Es waren intime, offenherzige Bekenntnisse, die von großem Humor und unbändiger Lebensfreude, aber auch von innerer Zerrissenheit zeugten. Frida Kahlo zeigt sich in diesen Dokumenten als „bitter und zärtlich, hart wie Stahl und zerbrechlich wie der Flügel eines Schmetterlings, liebenswert wie ein schönes Lächeln und grausam wie die Bitterkeit des Lebens“, wie ihr Ehemann Diego Rivera es formuliert.

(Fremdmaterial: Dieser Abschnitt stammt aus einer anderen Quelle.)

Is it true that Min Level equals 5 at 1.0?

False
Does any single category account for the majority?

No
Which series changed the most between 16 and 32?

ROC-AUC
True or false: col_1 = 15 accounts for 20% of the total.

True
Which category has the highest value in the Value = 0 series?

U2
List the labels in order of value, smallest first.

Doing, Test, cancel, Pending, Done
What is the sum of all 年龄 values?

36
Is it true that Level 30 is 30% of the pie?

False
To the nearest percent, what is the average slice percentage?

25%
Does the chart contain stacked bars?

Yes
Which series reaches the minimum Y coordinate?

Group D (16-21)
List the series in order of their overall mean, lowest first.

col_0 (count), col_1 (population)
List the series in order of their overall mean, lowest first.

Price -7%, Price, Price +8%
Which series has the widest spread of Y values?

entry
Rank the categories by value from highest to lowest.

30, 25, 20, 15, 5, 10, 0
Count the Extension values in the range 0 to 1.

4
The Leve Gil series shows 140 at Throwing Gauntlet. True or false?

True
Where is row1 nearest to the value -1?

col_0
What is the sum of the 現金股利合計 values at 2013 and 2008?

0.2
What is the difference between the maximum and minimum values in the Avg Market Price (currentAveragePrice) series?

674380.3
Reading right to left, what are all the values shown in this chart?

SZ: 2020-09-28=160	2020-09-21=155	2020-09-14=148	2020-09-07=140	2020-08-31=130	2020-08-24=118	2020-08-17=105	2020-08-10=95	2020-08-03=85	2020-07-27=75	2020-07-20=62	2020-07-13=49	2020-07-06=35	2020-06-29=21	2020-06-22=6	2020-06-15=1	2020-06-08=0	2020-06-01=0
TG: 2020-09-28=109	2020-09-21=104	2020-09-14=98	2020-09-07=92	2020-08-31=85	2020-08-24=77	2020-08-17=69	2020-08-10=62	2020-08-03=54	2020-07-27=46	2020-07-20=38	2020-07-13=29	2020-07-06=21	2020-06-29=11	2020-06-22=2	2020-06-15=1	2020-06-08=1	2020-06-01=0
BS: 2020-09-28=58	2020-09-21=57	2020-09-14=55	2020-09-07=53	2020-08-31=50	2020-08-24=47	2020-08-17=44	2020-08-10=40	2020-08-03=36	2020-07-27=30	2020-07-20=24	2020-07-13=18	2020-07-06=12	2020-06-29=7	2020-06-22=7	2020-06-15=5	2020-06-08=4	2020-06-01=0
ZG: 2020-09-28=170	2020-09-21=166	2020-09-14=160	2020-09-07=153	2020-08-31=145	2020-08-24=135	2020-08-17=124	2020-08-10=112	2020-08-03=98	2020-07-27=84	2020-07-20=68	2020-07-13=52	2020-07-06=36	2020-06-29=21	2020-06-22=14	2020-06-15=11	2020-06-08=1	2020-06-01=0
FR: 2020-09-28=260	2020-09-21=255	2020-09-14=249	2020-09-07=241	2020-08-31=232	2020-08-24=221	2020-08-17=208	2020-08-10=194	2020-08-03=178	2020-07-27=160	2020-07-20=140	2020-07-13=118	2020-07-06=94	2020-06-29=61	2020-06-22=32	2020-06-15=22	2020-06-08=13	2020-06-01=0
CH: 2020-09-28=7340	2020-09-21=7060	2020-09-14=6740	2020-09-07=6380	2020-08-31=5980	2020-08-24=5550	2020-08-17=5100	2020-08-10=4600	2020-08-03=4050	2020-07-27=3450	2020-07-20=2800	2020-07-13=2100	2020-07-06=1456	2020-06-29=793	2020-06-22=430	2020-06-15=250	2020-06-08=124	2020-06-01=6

Suzanne von Borsody gab die Texte in leidenschaftlichem, berührend authentischem Vortragsstil wieder. Neben Stimme und Musik kamen auch Bilder zu Wort: Fotos, großflächige bunte Bilder und viele Selbstportraits, auf eine Leinwand projiziert, erzählten aus dem Leben einer außergewöhnlichen Künstlerin.
Veranstalter des Abends war das Kulturbüro Burbach, tatkräftig unterstützt von der Sparkasse Burbach-Neunkirchen als Sponsor.